Data supplied:
....................
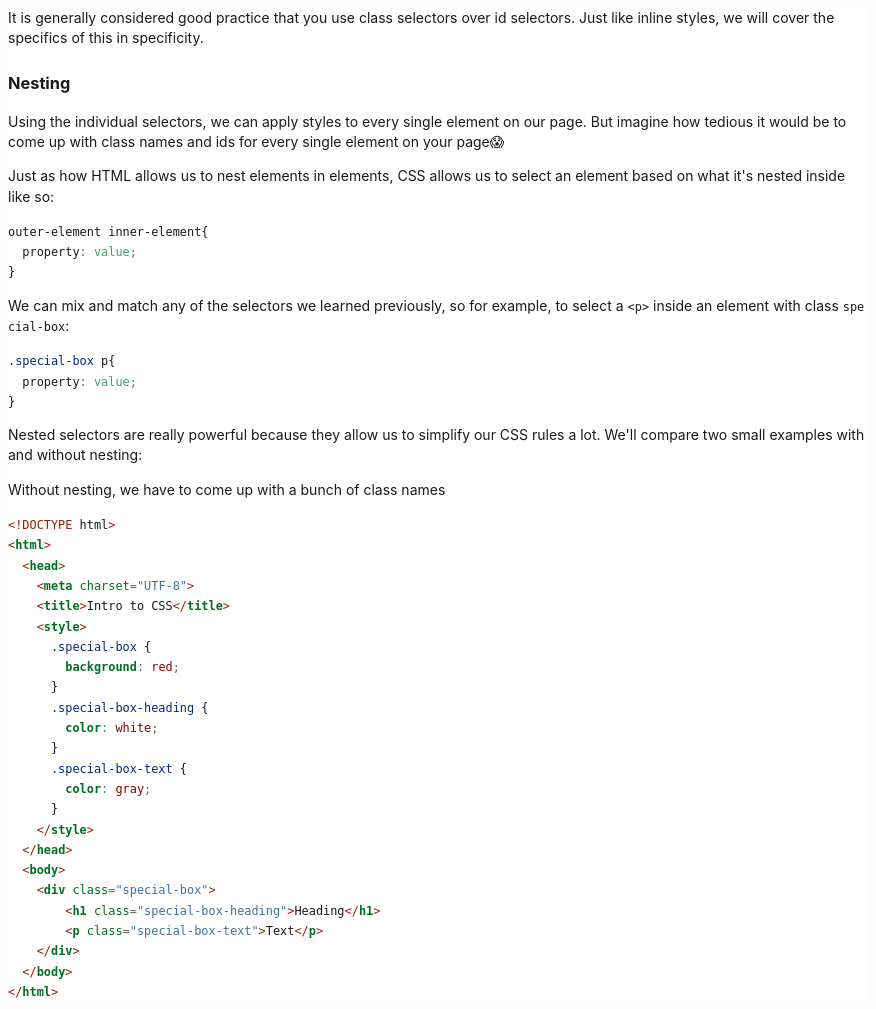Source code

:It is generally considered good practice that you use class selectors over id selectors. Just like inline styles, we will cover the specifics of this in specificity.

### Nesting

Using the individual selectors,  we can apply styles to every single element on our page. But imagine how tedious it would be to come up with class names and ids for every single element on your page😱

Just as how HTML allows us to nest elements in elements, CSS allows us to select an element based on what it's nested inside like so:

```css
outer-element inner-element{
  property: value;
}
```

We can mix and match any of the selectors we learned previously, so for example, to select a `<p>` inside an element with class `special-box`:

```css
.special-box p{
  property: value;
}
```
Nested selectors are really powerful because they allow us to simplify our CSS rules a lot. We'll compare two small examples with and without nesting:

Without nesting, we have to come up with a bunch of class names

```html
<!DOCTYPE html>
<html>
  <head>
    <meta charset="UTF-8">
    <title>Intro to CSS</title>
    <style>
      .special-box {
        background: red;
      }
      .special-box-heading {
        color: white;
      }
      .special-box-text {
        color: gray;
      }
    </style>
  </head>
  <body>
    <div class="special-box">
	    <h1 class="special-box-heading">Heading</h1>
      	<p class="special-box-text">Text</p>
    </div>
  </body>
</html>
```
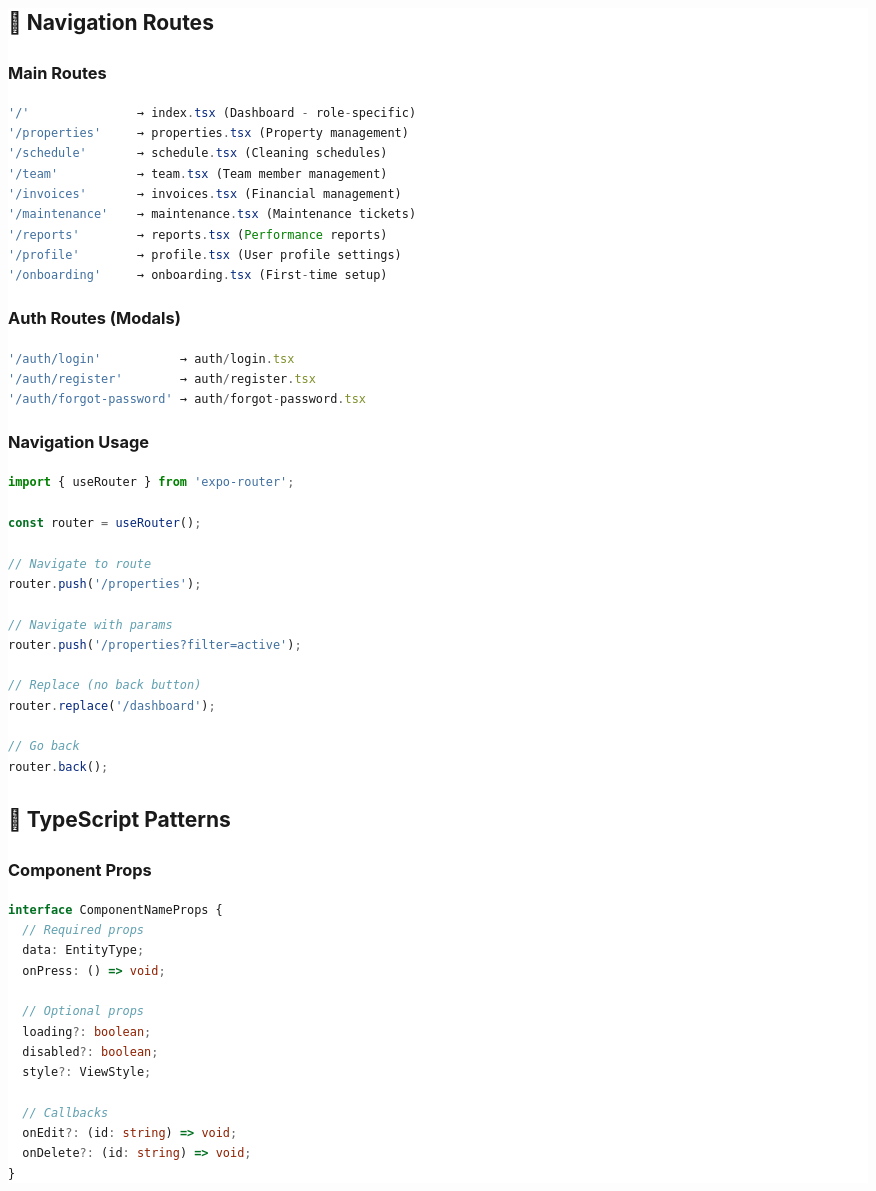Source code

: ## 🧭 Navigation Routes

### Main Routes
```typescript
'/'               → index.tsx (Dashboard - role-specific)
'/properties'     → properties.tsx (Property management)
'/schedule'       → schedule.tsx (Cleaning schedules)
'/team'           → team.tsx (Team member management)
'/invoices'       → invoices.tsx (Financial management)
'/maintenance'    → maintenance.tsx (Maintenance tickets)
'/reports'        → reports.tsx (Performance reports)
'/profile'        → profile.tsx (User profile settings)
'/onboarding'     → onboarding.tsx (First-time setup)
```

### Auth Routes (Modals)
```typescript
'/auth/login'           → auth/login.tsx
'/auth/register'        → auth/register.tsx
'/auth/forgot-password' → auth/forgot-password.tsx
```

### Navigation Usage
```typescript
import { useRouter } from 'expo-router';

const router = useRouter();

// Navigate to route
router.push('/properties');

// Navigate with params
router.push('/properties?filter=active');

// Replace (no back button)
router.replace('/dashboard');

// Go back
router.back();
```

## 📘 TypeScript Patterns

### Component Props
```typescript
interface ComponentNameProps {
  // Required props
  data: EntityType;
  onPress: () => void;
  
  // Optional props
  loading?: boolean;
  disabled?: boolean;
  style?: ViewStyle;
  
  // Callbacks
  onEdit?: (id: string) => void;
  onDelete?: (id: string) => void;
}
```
....................
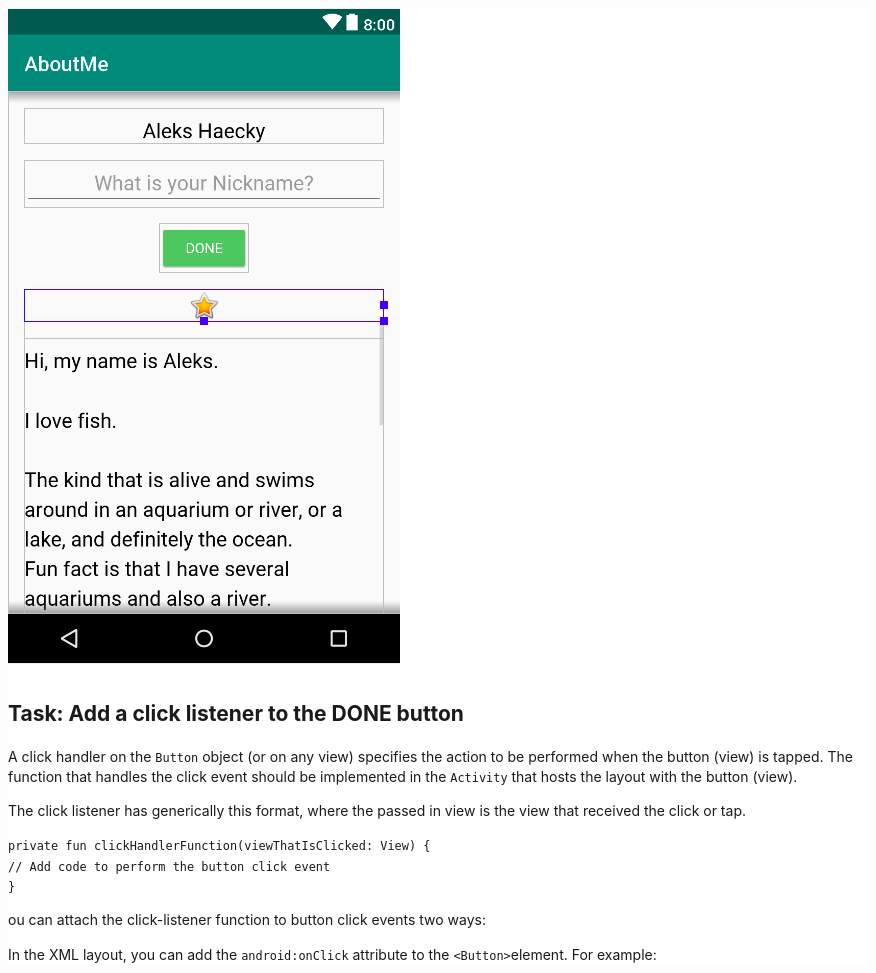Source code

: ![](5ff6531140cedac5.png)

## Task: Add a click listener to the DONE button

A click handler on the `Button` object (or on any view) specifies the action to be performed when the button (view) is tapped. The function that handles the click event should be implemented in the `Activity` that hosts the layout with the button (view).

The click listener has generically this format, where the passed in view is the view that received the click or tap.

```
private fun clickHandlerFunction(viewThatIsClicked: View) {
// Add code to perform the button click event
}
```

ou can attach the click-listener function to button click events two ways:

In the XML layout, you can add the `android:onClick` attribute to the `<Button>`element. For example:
....................
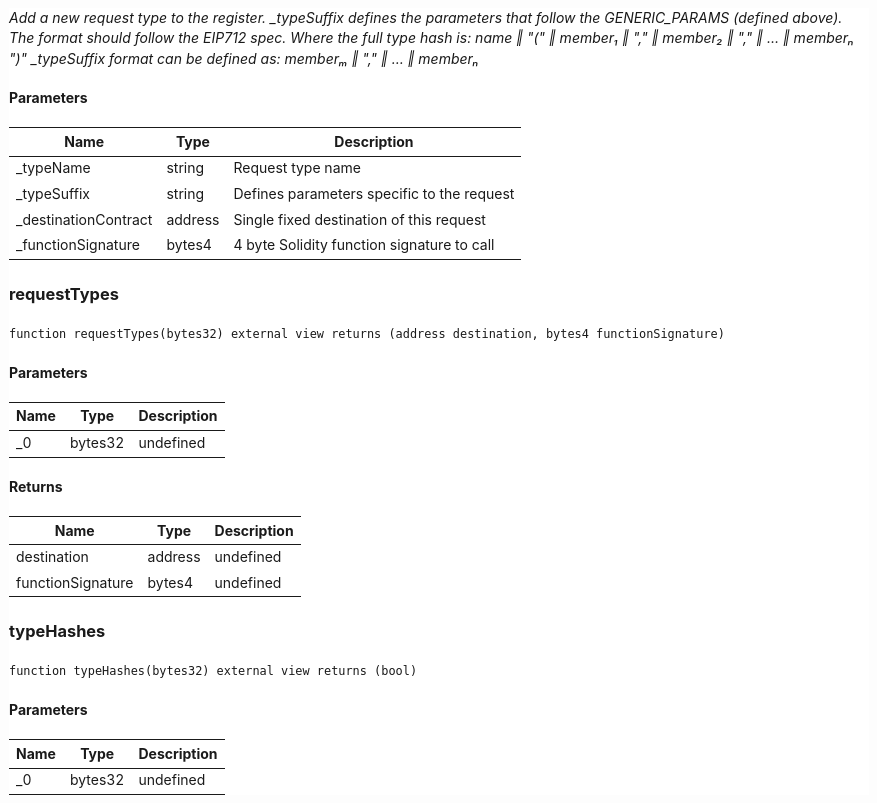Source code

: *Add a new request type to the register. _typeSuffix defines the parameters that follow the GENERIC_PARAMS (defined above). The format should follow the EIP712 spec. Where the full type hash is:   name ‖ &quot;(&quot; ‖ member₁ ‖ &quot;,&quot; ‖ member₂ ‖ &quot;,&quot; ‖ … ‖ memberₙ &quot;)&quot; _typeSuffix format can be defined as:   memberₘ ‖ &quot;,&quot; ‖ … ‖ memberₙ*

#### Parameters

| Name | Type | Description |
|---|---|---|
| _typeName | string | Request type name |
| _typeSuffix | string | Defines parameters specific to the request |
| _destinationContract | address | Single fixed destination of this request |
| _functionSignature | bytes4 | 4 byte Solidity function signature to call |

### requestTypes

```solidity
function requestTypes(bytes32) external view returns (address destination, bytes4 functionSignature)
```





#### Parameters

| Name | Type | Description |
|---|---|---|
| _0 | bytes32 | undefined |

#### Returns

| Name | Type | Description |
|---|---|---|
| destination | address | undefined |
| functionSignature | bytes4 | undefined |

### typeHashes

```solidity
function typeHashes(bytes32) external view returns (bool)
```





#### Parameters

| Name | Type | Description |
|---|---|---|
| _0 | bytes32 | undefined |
....................
Task to complete: Look through the entries and return each line that has the word "layout" in it.

Written solution:
A click handler on the `Button` object (or on any view) specifies the action to be performed when the button (view) is tapped. The function that handles the click event should be implemented in the `Activity` that hosts the layout with the button (view).
In the XML layout, you can add the `android:onClick` attribute to the `<Button>`element. For example:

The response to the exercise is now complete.